◆ 作業内容 ◆
a) LED用リフレクタに関する文書によると、白色樹脂成形体はどのような樹脂組成物を成形したものか。
b) LED用リフレクタに関する文書の「白色樹脂成形体及びLED用リフレクタ」から「る、白色樹脂成形体に関する。」までを、一字も変えずにすべて書き写してください。

◆ 本文抜粋 ◆
# # # #

説明

白色樹脂成形体及びLED用リフレクタ

【課題】150℃以上の高温の環境や光に長時間曝露されても変色しにくい高い耐熱劣化性と耐光劣化性を有し、さらに加工しやすく生産性に優れる等、LEDのリフレクタ部を構成する材料として好適な特性を有する白色樹脂成形体及びこの白色樹脂成形体からなるLED用リフレクタを提供する。
【解決手段】融点260℃以上のフッ素樹脂(A)と酸化チタン(B)からなる樹脂組成物を成形してなる白色樹脂成形体、及びこの白色樹脂成形体からなるLED用リフレクタ。

【発明の詳細な説明】
【技術分野】
【0001】
本発明は、白色の樹脂成形体に関し、特にLED用リフレクタ等、電子機器部品用の白色の部材として好適に用いられる、白色樹脂成形体に関する。
【背景技術】
【0002】
LEDは小型で省電力であり、かつ長寿命であるので、携帯電話機やディスプレイ等の電子機器や他の電気機器に幅広く使用されている。さらに、近年は輝度の高いLEDが安価に製造できるようになってきたため、蛍光灯や白熱電球に替わる光源として、さまざまな用途への展開が期待されている。
【0003】
LEDが、光源として使用される場合や小型化へ対応する場合等は、大きな照度が求められる。そこで、光を所定方向に反射させるリフレクタを外囲器として配置する方式が多用されている。

# # # #

◆ 提供データ ◆
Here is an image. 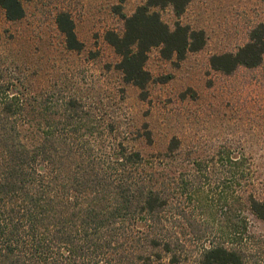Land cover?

# # # #

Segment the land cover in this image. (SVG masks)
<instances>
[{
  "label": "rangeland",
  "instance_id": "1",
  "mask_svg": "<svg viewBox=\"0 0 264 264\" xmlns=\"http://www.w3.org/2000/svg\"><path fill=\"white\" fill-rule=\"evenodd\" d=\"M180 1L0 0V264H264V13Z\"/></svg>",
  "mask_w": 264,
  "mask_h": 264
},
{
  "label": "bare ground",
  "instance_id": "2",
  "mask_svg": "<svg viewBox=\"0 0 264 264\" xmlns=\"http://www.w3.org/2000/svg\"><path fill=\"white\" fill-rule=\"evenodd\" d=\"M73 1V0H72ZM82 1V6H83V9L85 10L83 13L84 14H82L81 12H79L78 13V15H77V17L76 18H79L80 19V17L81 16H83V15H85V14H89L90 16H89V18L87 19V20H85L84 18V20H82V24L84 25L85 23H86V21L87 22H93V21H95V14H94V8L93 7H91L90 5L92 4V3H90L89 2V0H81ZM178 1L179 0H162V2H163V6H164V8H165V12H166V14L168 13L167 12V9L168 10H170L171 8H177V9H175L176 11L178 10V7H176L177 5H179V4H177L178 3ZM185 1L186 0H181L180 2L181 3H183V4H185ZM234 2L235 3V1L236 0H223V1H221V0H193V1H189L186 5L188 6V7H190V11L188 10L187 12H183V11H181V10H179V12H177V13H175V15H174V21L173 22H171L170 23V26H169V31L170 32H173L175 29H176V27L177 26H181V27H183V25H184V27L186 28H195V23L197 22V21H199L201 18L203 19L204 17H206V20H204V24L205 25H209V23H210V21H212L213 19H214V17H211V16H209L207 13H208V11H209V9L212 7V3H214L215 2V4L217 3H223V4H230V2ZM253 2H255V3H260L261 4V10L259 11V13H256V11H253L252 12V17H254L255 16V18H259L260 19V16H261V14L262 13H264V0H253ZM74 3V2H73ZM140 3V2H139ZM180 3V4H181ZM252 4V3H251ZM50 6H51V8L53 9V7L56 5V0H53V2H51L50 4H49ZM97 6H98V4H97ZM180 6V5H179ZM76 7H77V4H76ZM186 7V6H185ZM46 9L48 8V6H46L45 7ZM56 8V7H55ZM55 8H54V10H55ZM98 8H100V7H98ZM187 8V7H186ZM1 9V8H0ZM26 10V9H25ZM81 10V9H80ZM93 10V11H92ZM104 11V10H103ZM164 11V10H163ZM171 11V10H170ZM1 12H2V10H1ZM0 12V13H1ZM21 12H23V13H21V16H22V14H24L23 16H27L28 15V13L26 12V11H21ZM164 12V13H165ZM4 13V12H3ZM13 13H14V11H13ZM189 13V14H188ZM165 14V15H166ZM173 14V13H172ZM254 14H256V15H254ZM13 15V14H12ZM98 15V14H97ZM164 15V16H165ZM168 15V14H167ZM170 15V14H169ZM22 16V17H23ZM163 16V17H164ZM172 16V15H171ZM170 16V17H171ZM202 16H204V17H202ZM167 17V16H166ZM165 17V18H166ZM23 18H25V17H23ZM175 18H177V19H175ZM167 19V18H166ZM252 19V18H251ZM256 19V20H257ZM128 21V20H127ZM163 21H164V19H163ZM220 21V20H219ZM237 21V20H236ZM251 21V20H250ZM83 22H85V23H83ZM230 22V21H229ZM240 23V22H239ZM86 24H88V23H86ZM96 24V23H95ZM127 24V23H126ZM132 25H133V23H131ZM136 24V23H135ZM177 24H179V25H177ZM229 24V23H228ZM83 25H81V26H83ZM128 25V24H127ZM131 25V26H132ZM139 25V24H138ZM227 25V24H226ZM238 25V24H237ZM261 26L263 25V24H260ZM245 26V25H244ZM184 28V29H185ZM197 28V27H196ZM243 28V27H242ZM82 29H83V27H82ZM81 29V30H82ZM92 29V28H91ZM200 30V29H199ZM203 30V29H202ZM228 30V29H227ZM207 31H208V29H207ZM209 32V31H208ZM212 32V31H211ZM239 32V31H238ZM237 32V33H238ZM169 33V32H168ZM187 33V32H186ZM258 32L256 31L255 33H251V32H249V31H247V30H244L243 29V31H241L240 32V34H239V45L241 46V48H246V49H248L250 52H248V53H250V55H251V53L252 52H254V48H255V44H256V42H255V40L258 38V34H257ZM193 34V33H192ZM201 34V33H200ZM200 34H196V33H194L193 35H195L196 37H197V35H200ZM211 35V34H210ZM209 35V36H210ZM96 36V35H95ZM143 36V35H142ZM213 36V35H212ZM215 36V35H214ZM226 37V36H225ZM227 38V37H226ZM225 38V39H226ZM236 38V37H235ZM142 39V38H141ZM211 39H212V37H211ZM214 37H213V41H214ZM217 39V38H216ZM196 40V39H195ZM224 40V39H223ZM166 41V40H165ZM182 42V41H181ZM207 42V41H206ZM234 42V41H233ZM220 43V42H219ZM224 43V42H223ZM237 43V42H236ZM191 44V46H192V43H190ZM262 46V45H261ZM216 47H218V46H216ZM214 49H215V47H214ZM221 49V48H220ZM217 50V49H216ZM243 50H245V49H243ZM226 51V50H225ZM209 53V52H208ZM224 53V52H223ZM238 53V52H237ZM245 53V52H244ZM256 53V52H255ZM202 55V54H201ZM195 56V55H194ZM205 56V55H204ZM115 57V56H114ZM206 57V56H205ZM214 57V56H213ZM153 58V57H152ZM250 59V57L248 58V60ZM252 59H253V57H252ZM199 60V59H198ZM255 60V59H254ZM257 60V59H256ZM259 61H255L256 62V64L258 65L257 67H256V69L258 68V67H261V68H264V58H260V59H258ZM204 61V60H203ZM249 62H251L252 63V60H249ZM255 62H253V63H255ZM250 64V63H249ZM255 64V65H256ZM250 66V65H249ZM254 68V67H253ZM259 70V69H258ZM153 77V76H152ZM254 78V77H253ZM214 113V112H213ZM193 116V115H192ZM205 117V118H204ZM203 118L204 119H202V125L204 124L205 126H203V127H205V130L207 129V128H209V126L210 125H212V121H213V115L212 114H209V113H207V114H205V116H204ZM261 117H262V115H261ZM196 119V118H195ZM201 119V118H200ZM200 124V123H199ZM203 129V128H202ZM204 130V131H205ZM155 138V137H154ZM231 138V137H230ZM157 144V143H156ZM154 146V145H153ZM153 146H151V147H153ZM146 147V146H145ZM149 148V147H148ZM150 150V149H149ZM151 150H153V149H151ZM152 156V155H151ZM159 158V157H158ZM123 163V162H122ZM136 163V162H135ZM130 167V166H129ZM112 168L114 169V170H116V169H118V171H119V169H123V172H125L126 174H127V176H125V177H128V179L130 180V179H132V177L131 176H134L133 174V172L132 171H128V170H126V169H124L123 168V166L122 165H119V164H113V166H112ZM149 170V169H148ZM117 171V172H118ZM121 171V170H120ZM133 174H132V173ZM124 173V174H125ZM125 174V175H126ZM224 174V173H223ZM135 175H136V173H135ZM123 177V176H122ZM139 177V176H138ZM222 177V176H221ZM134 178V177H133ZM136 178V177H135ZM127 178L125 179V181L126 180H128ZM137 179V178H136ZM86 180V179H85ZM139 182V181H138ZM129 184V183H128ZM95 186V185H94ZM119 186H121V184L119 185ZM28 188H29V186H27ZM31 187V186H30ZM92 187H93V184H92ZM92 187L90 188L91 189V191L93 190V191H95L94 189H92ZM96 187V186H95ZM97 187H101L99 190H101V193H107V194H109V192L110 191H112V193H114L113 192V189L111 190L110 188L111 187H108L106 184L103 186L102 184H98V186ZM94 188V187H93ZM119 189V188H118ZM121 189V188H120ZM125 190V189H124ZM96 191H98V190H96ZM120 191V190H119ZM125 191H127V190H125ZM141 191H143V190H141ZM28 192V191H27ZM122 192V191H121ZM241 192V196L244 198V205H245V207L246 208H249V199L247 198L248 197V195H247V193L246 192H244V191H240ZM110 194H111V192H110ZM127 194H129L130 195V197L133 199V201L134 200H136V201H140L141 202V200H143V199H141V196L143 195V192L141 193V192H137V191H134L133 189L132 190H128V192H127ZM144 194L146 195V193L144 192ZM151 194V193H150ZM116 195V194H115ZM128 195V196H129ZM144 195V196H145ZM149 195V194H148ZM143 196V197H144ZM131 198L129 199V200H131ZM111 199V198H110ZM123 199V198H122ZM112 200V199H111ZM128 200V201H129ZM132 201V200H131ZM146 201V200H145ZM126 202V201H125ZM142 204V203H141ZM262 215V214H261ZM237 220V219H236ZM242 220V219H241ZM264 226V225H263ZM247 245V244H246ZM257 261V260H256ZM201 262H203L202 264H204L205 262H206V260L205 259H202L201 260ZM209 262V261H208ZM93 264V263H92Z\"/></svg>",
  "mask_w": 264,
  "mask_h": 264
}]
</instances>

# # # #

◆ 回答 ◆
a) 融点260℃以上のフッ素樹脂(A)と酸化チタン(B)からなる樹脂組成物

b)
白色樹脂成形体及びLED用リフレクタ

【課題】150℃以上の高温の環境や光に長時間曝露されても変色しにくい高い耐熱劣化性と耐光劣化性を有し、さらに加工しやすく生産性に優れる等、LEDのリフレクタ部を構成する材料として好適な特性を有する白色樹脂成形体及びこの白色樹脂成形体からなるLED用リフレクタを提供する。
【解決手段】融点260℃以上のフッ素樹脂(A)と酸化チタン(B)からなる樹脂組成物を成形してなる白色樹脂成形体、及びこの白色樹脂成形体からなるLED用リフレクタ。

【発明の詳細な説明】
【技術分野】
【0001】
本発明は、白色の樹脂成形体に関し、特にLED用リフレクタ等、電子機器部品用の白色の部材として好適に用いられる、白色樹脂成形体に関する。